Frequently asked questions
- What is the future value of ₹33,00,000 at 12% for 4 years?
- Under annual compounding (illustrative), maturity is about ₹51,92,614 with interest near ₹18,92,614. Actual mutual fund lumpsum returns are not guaranteed.
- Lumpsum vs SIP — which is better?
- Lumpsum deploys capital immediately; SIP spreads entries over time. Risk/return profiles differ — use both calculators for perspective.
- Is this mutual fund lumpsum calculator India specific?
- It uses rupee amounts and common search intent for Indian investors; returns are illustrative, not a fund quote.
- Does this include tax?
- No — capital gains tax rules vary by asset and holding period.
- Can I change the return assumption?
- Yes — rerun with a lower rate for conservative planning.
- Where can I explore more scenarios?
- Use the internal links below for nearby principals, tenures, and rates.
Internal linking — related lumpsum calculator pages
Explore nearby scenarios on EasyCal — each link opens a calculator page with matching inputs (programmatic SEO).

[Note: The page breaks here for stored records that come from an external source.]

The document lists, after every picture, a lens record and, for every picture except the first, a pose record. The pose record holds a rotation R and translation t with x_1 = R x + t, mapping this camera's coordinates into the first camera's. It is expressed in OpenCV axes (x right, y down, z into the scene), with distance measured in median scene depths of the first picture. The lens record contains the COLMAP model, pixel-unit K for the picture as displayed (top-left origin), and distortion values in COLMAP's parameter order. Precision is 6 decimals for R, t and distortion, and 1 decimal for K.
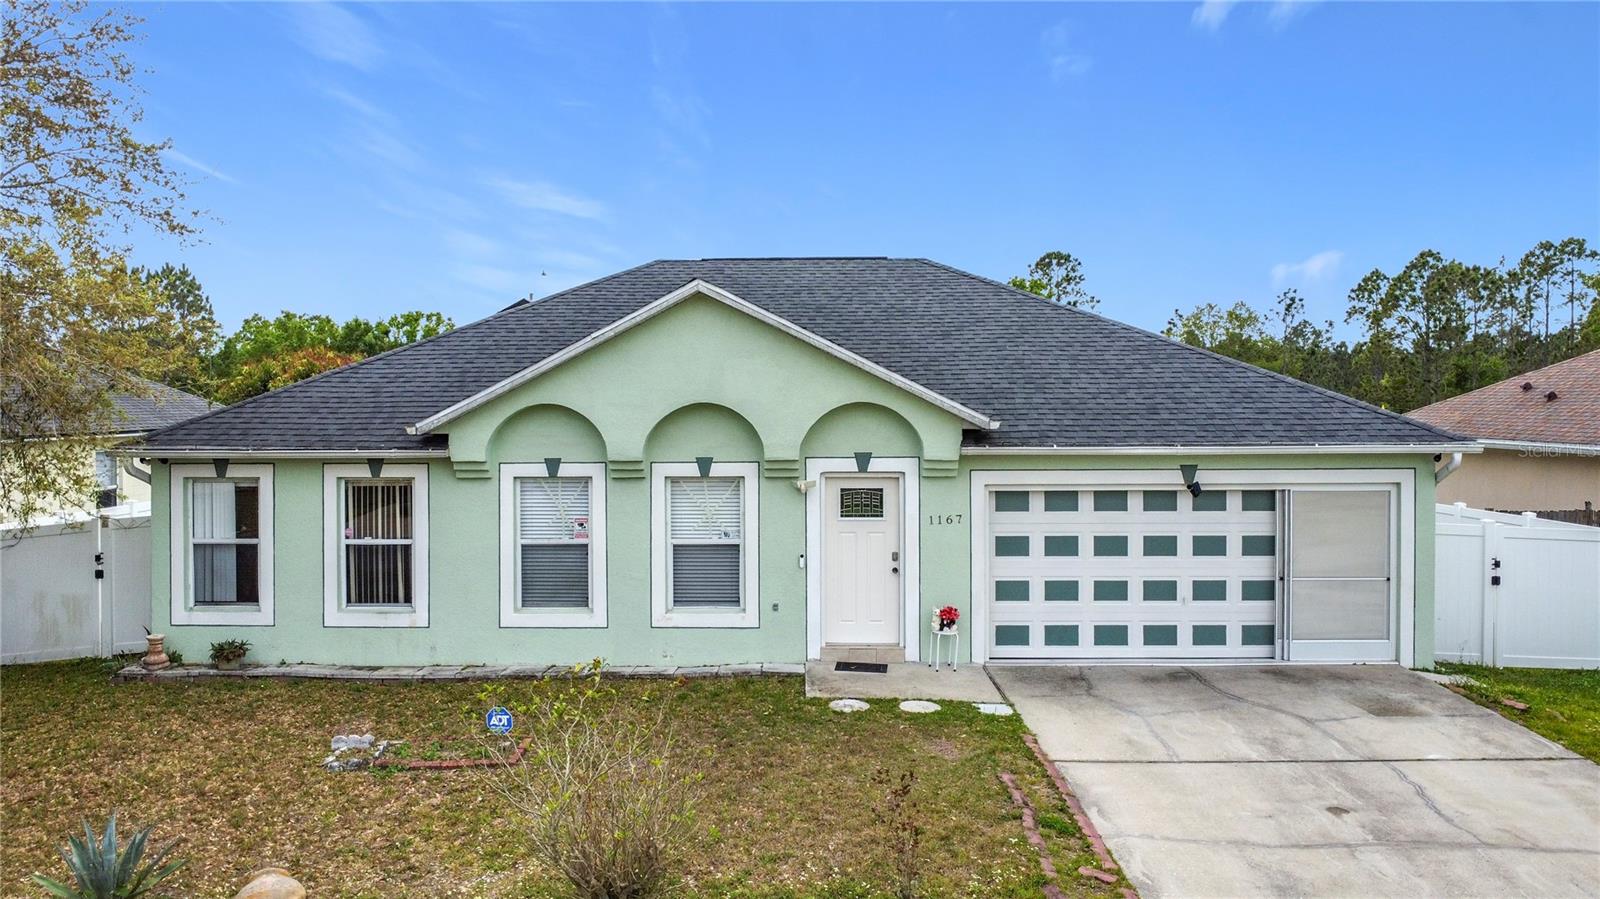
lens RADIAL K [[1175.7, 0, 776.5], [0, 1175.7, 421.5], [0, 0, 1]] dist [-0.005179, -0.047933]
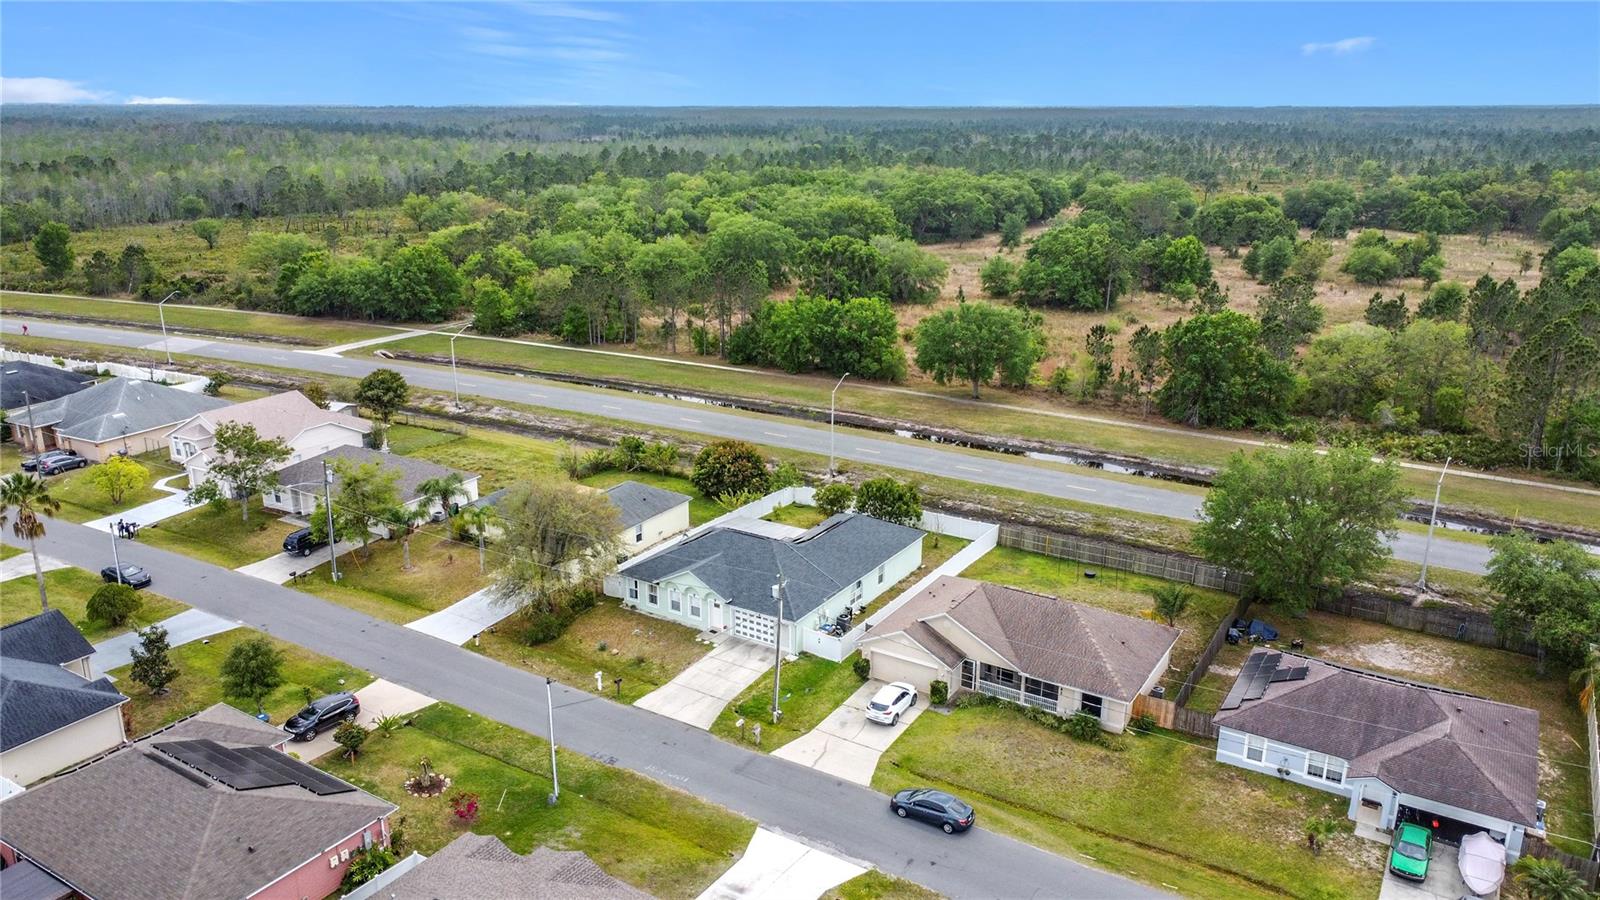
lens RADIAL K [[1143.5, 0, 800.0], [0, 1143.5, 450.0], [0, 0, 1]] dist [0.003679, -0.006182]
pose [[0.861456, 0.154581, -0.483733, 3.238887], [-0.019727, 0.962013, 0.272289, -2.367438], [0.507448, -0.225022, 0.831782, -3.574420]]
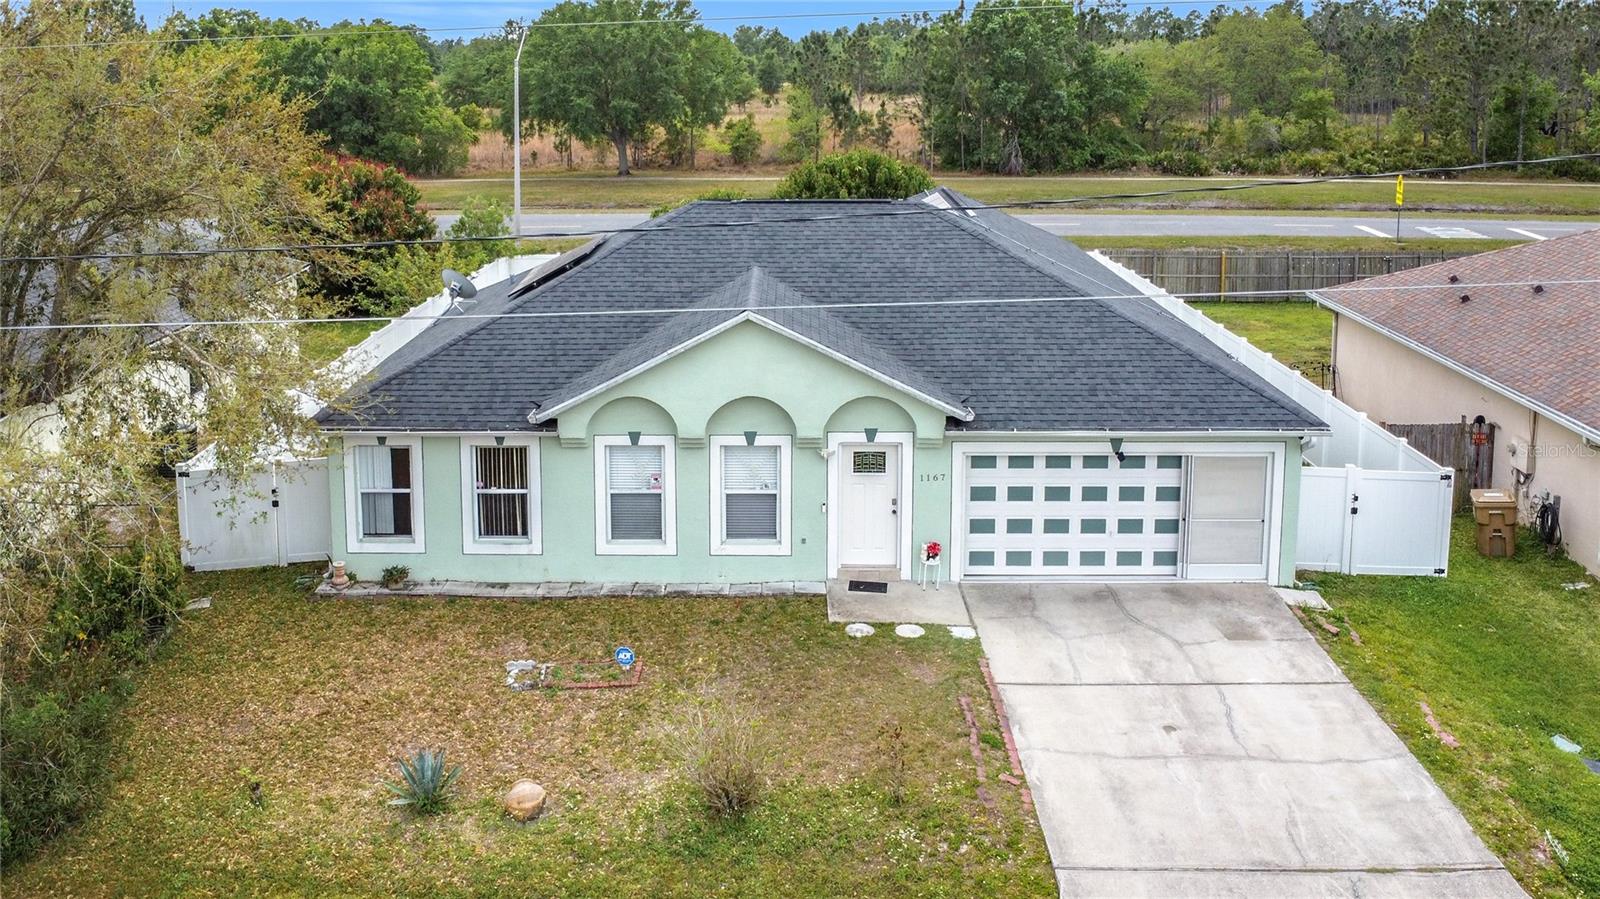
lens RADIAL K [[1410.7, 0, 761.1], [0, 1410.7, 241.1], [0, 0, 1]] dist [-0.053743, -0.003776]
pose [[0.999990, 0.000378, 0.004494, -0.057405], [-0.000933, 0.992261, 0.124164, -0.382925], [-0.004412, -0.124167, 0.992252, -0.546116]]
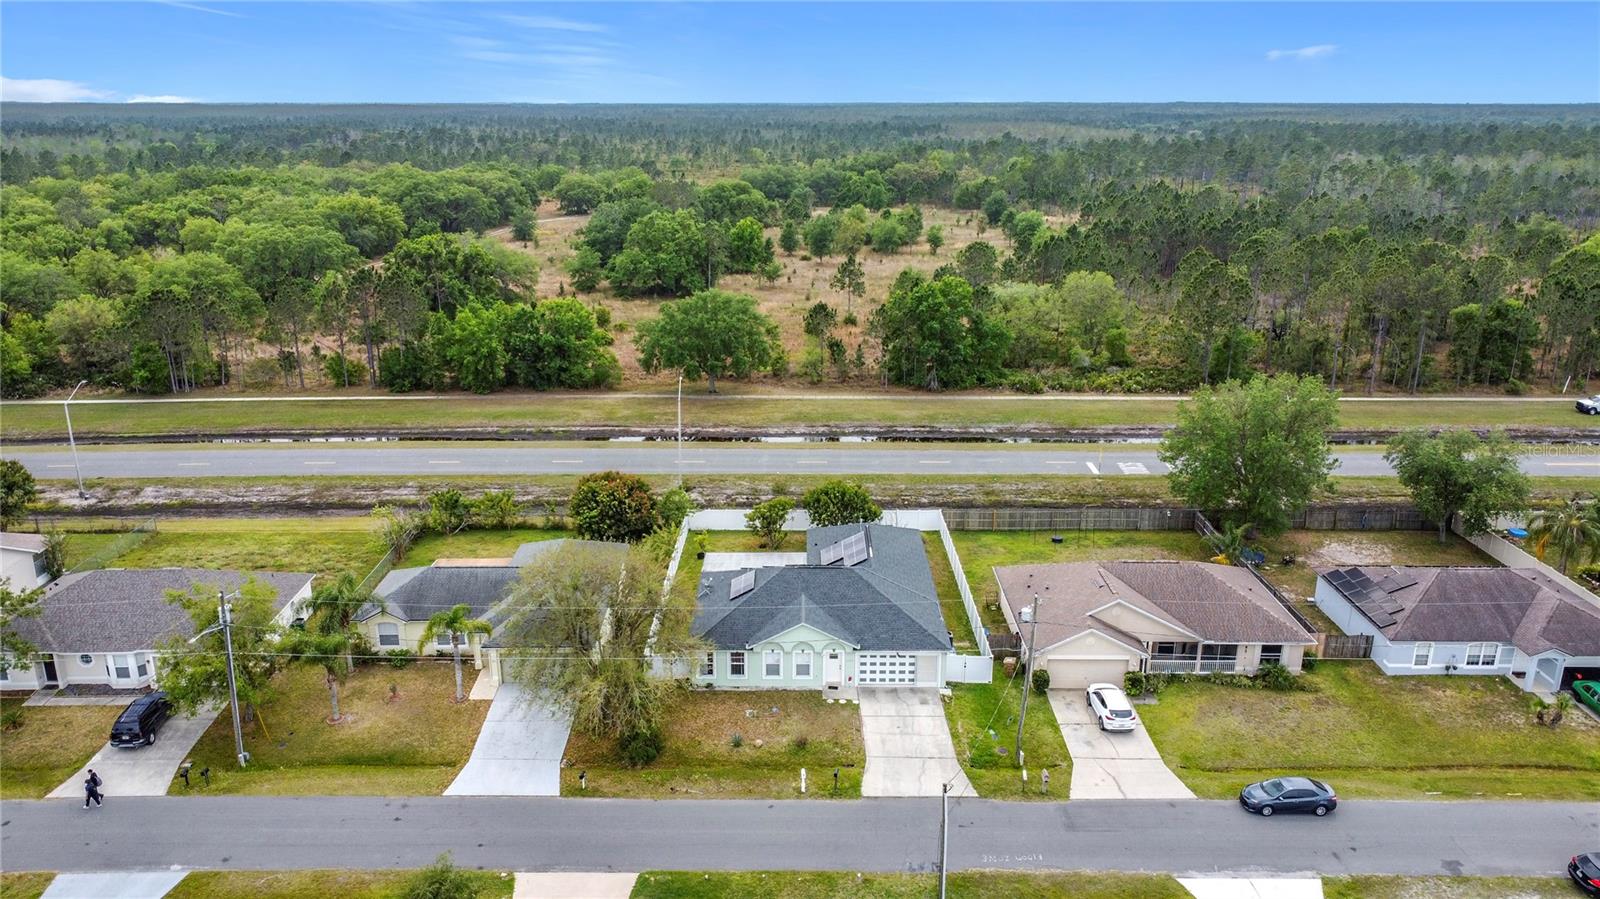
lens RADIAL K [[1143.5, 0, 800.0], [0, 1143.5, 449.5], [0, 0, 1]] dist [0.003679, -0.006182]
pose [[0.999663, 0.001324, 0.025928, -0.206494], [-0.008198, 0.963701, 0.266858, -2.156333], [-0.024634, -0.266981, 0.963387, -3.588760]]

- Lumpsum — 34 lakh · 4 years @ 12%
- Lumpsum — 35 lakh · 4 years @ 12%
- Lumpsum — 38 lakh · 4 years @ 12%
- Lumpsum — 43 lakh · 4 years @ 12%
- Lumpsum — 32 lakh · 4 years @ 12%
- Lumpsum — 31 lakh · 4 years @ 12%
- Lumpsum — 28 lakh · 4 years @ 12%
- Lumpsum — 48 lakh · 4 years @ 12%
- Lumpsum — 23 lakh · 4 years @ 12%
- Lumpsum — 33 lakh · 6 years @ 12%
Illustrative compounding only — not investment advice.